Earlier this month, Google sent a letter to the FEC requesting an advisory opinion on the said plan. The company wants to launch a pilot program that would stop Gmail algorithms from sending campaign emails from some FEC-registered political committees to the spam folder. The Commission sought public opinion on the matter and received an overwhelming response. It is now extending the deadline so more Americans can share what they feel about Google’s plan. This AO (advisory opinion) request from Google is seeing “unusual public interest,” said Weintraub. “We should hear as much feedback as we can.” As said earlier, all comments are made public and you can read them here. We just went through over 200 comments and, unsurprisingly, didn’t find a single American speaking in support of Google. Everyone wants the FEC to deny permission to the tech behemoth for launching the pilot program. No one wants a political email in their inbox. “Unsolicited email is spam, regardless of the source.
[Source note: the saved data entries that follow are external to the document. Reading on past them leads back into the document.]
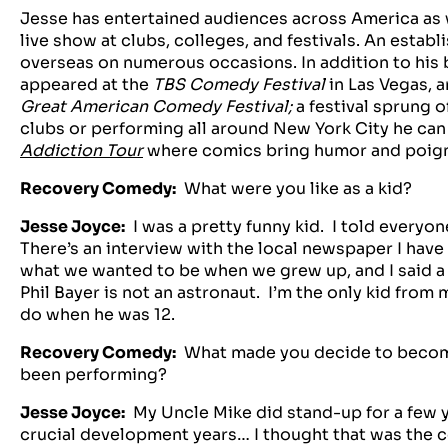
Jesse has entertained audiences across America as we
live show at clubs, colleges, and festivals. An esta
overseas on numerous occasions. In addition to his 
appeared at the
TBS Comedy Festival
in Las Vegas, a
Great American Comedy Festival;
a festival sprung 
clubs or performing all around New York City he can 
Addiction Tour
where comics bring humor and poigna
Recovery Comedy:
What were you like as a kid?
Jesse Joyce:
I was a pretty funny kid. I told everyon
There’s an interview with the local newspaper I have
what we wanted to be when we grew up, and I said 
Phil Bayer is not an astronaut. I’m the only kid fro
do when he was 12.
Recovery Comedy:
What made you decide to becom
been performing?
Jesse Joyce:
My Uncle Mike did stand-up for a few ye
crucial development years… I thought that was the c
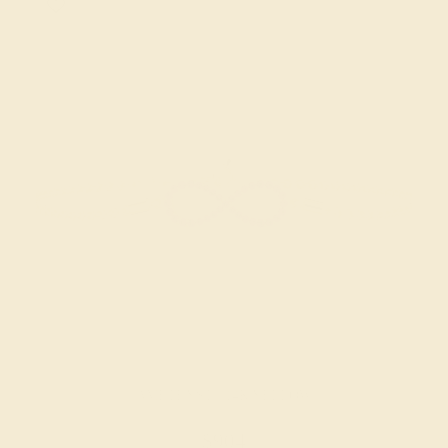
AMETHYST / 14K YELLOW
$904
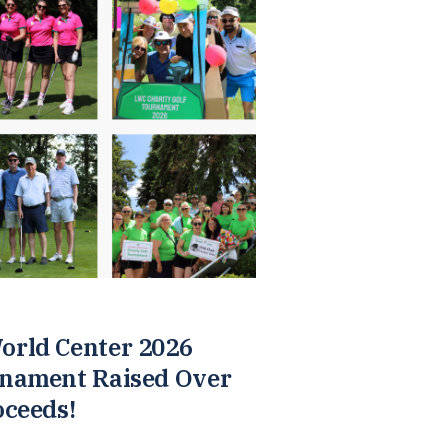
orld Center 2026
rnament Raised Over
oceeds!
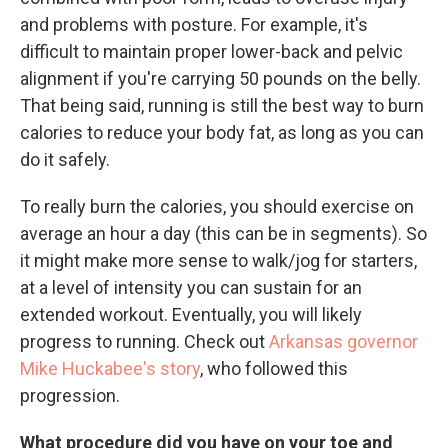
and problems with posture. For example, it's
difficult to maintain proper lower-back and pelvic
alignment if you're carrying 50 pounds on the belly.
That being said, running is still the best way to burn
calories to reduce your body fat, as long as you can
do it safely.
To really burn the calories, you should exercise on
average an hour a day (this can be in segments). So
it might make more sense to walk/jog for starters,
at a level of intensity you can sustain for an
extended workout. Eventually, you will likely
progress to running. Check out
Arkansas governor
Mike Huckabee's story
, who followed this
progression.
What procedure did you have on your toe and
No email should be treated differently just because the sender is registered as a political committee,” said one respondent. “Absolutely not. This is a terrible idea that would open the floodgates to even more spammy and abusive political advertisements. No,” added another.
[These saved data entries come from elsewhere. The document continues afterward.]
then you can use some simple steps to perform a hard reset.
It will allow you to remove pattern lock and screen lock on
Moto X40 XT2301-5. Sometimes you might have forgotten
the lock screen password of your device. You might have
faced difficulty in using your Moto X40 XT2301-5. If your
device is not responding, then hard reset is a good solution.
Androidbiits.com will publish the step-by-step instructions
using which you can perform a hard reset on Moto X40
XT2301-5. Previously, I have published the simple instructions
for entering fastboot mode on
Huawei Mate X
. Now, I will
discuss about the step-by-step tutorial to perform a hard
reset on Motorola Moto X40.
Google wants to ease tensions with political parties

Google wants to “un-spam” all political emails in Gmail to ease tensions with political parties. Earlier this year, Republicans complained that the company is sending their emails to the spam folder at a higher rate than emails from Democrats. Google, expectedly, denied the allegations and stated that its algorithms aren’t biased and do not filter emails based on political affiliation. However, Republicans last month introduced a bill that would require email service providers such as Gmail to share information on their spam filtering algorithms. They want to make it illegal for companies to send political campaign emails to the spam folder with users manually marking them as spam. Google is now pretty much acting on this bill to ease tensions with political parties. But with zero public support, it’ll be interesting to see what the FEC decides. We will keep you posted on the matter.